= Rohachyn =

Rural locality in Ternopil Oblast, Ukraine

Rohachyn (Ukrainian: Рогачин, Polish Rohaczyn, Russian Rogachin) is a village (of 886 people) in Ternopil Raion (district) of Ternopil Oblast (province) in western Ukraine (the historic region of Eastern Galicia). It belongs to Naraiv rural hromada, one of the hromadas of Ukraine. The first historical mention dates to 1578, when Rohachyn mentioned as property of B. Narajowski.

Until 18 July 2020, Rohachyn belonged to Berezhany Raion. The raion was abolished in July 2020 as part of the administrative reform of Ukraine, which reduced the number of raions of Ternopil Oblast to three. The area of Berezhany Raion was merged into Ternopil Raion.

Rohachyn lies in the valley of Narayivka river on its way between Narayiv and Kuryany. The village is situated ab. 11 km from the city of Berezhany (district center) and 7 km from Narayiv. The closest railway station is in Pidvysoke, 9 km. away.

There is a glass factory producing primarily glass bottles. The glass has been produced here during the last 200 years.

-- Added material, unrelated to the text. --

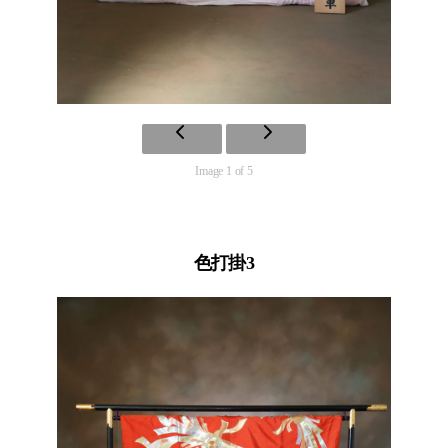
Image 1 of 5
色打掛3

There are also sand mines near Rohachyn, the sand being the material for glass manufacture. The village is located opposite to another village, Volytsya (popularly known as Vulka). The name Rohachyn come from the word "Rohach" (several meanings), ultimately from "Roh" - horn. There are 2 churches: Church of St. George (1956) and the Church of the Most Holy Theotokos, Queen of Ukraine (1934, renovated in 1995).

Postal code is 47520.

==Population==

- 886 inhabitants (2001)

== Notable people ==

- Vasyl Chornyi, is a Ukrainian footballer.